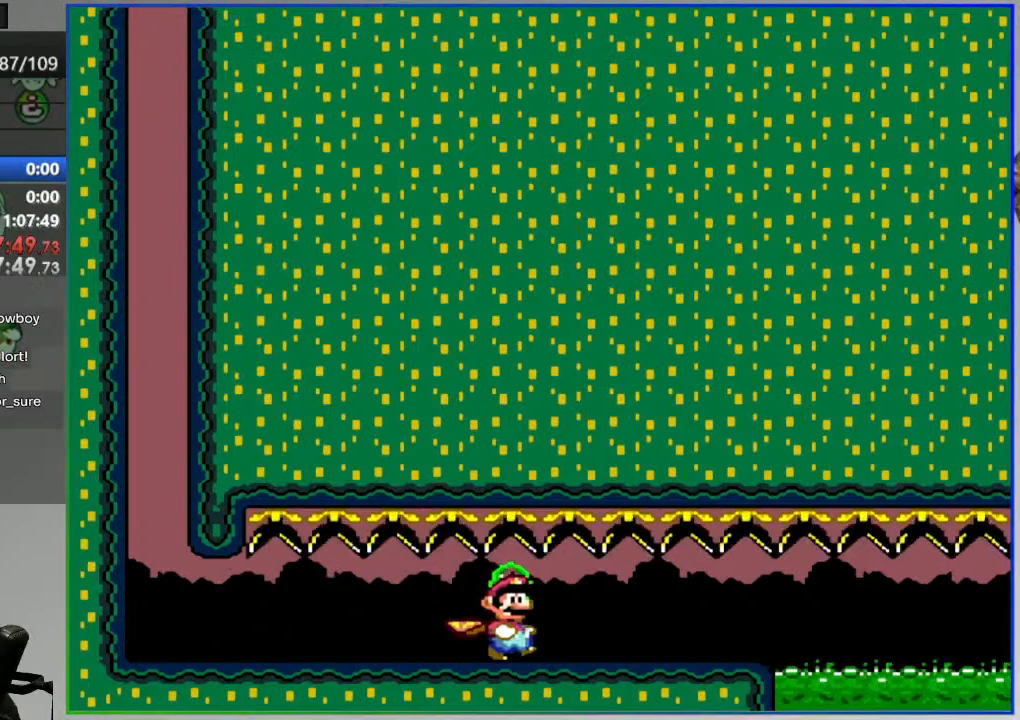
Gameplay with a controller (Nintendo layout); each line is a JSON object with the inputs held at the frame after it. "events" lists button and stick changes between this image and that frame as [ms after this image, input, new state], when the widget could be followed in between. Not read: L3 R3.
{"buttons": ["A", "Y", "DPAD_RIGHT"], "events": [[317, "A", "down"]]}
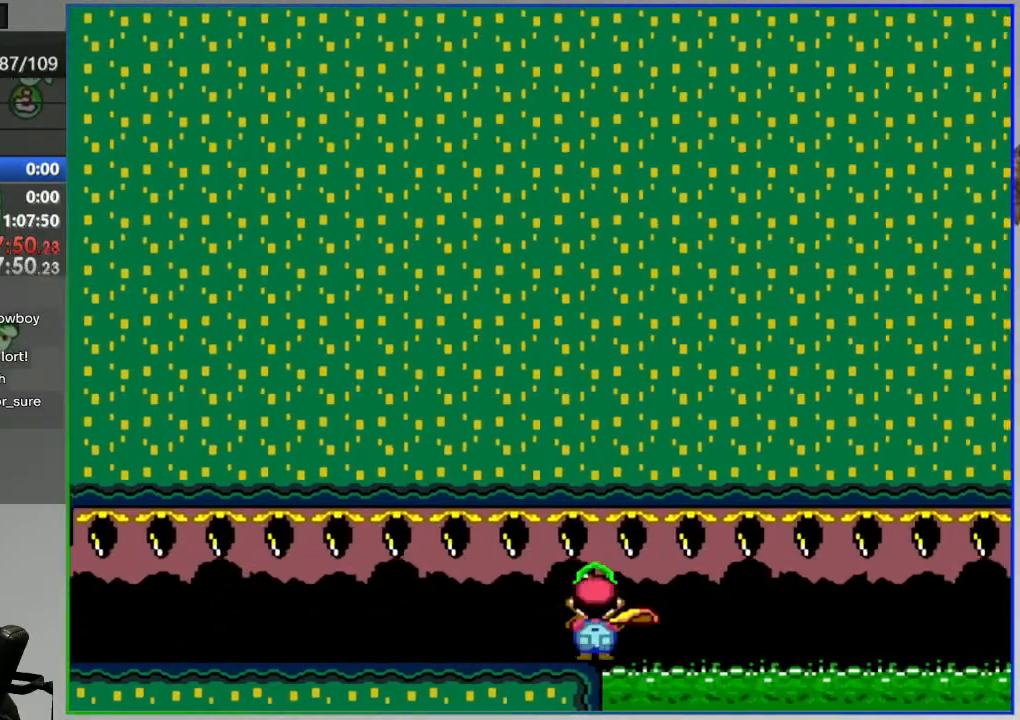
{"buttons": ["A", "Y", "DPAD_RIGHT"], "events": []}
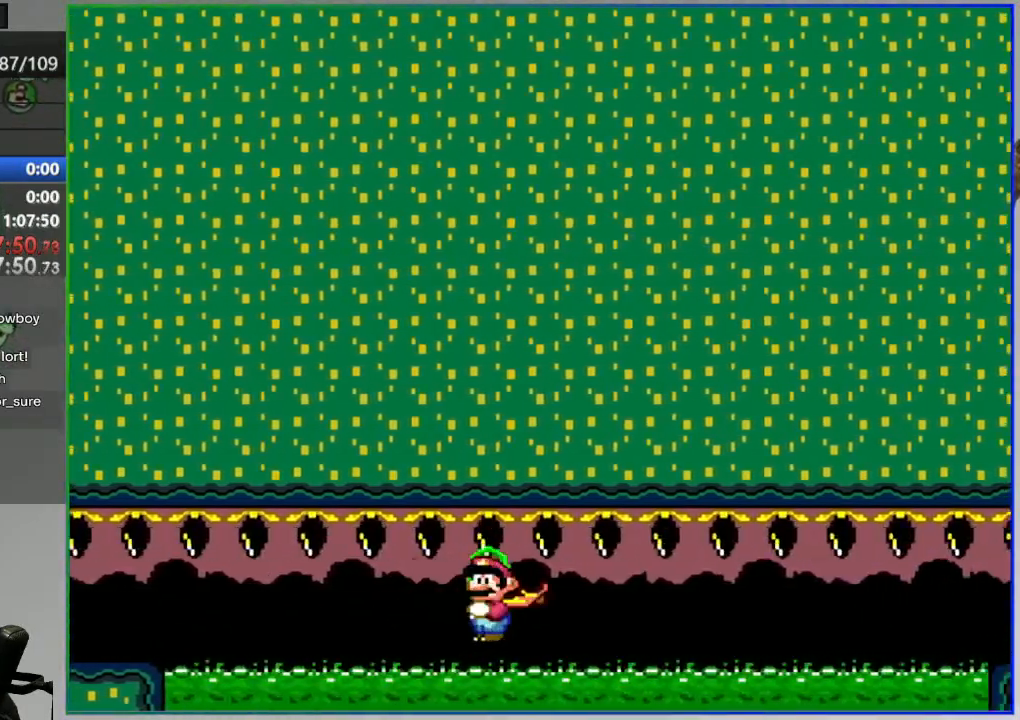
{"buttons": ["DPAD_RIGHT"], "events": [[450, "Y", "up"], [500, "A", "up"]]}
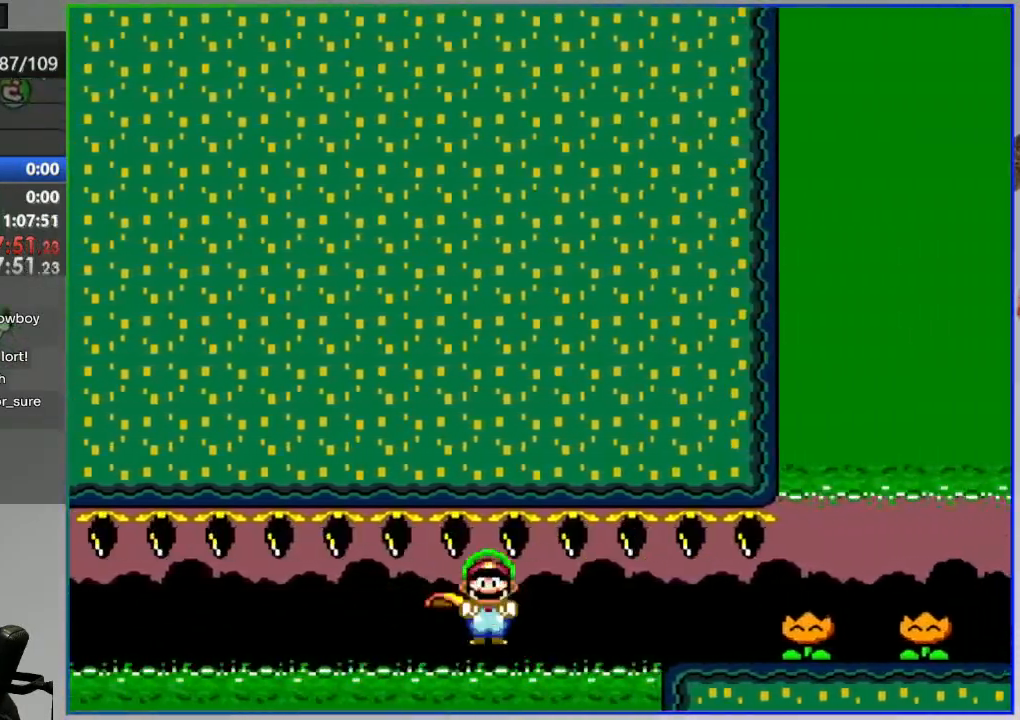
{"buttons": ["DPAD_RIGHT"], "events": [[83, "Y", "down"], [150, "Y", "up"], [233, "Y", "down"], [300, "Y", "up"], [400, "Y", "down"], [433, "Y", "up"]]}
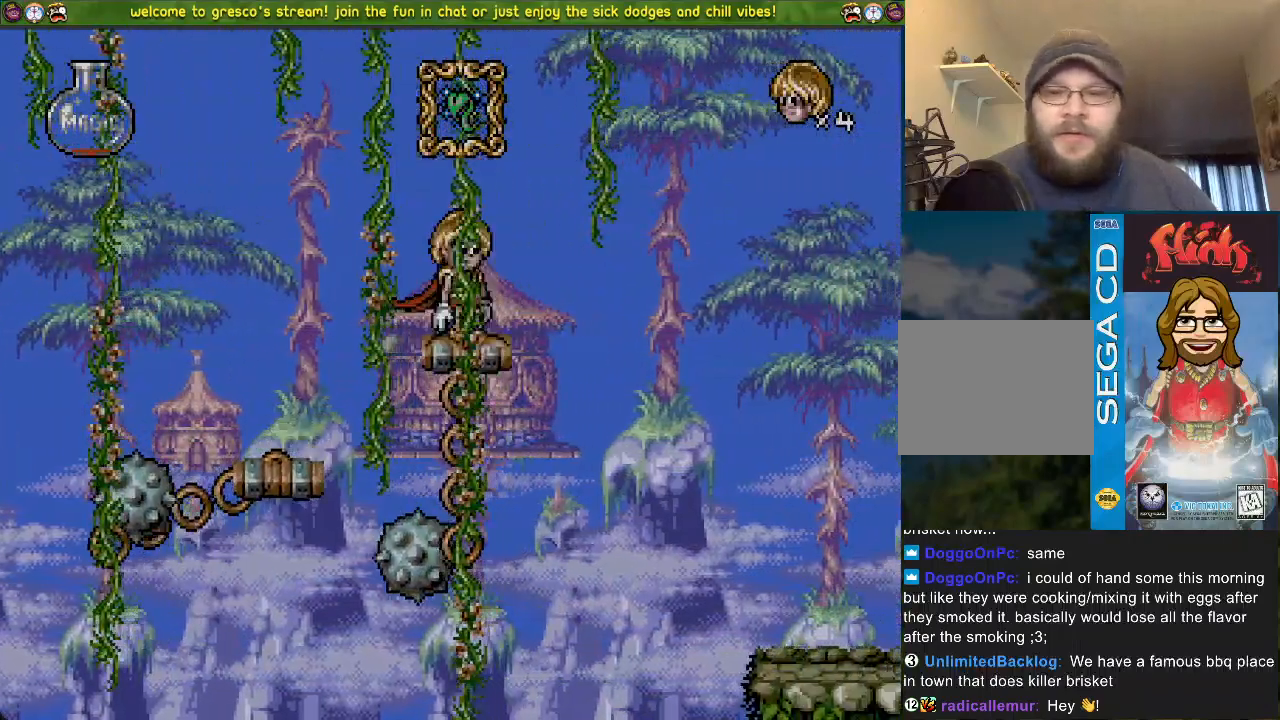
Gameplay with a controller (PlayStation layout); each line is a JSON object with the inputs held at the frame after it. "events" lists button and stick changes between this image and that frame as [ms after this image, input, new state], when the widget could be followed in between. Not read: DPAD_LEFT.
{"buttons": ["CROSS"], "left_stick": "center", "right_stick": "center", "events": [[434, "CROSS", "down"]]}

> [WHAT TO PRODUCE]
From the records above, pull out every line containing the word "widget".

> [TASK ANSWER]
Gameplay with a controller (Nintendo layout); each line is a JSON object with the inputs held at the frame after it. "events" lists button and stick changes between this image and that frame as [ms after this image, input, new state], when the widget could be followed in between. Not read: L3 R3.
Gameplay with a controller (PlayStation layout); each line is a JSON object with the inputs held at the frame after it. "events" lists button and stick changes between this image and that frame as [ms after this image, input, new state], when the widget could be followed in between. Not read: DPAD_LEFT.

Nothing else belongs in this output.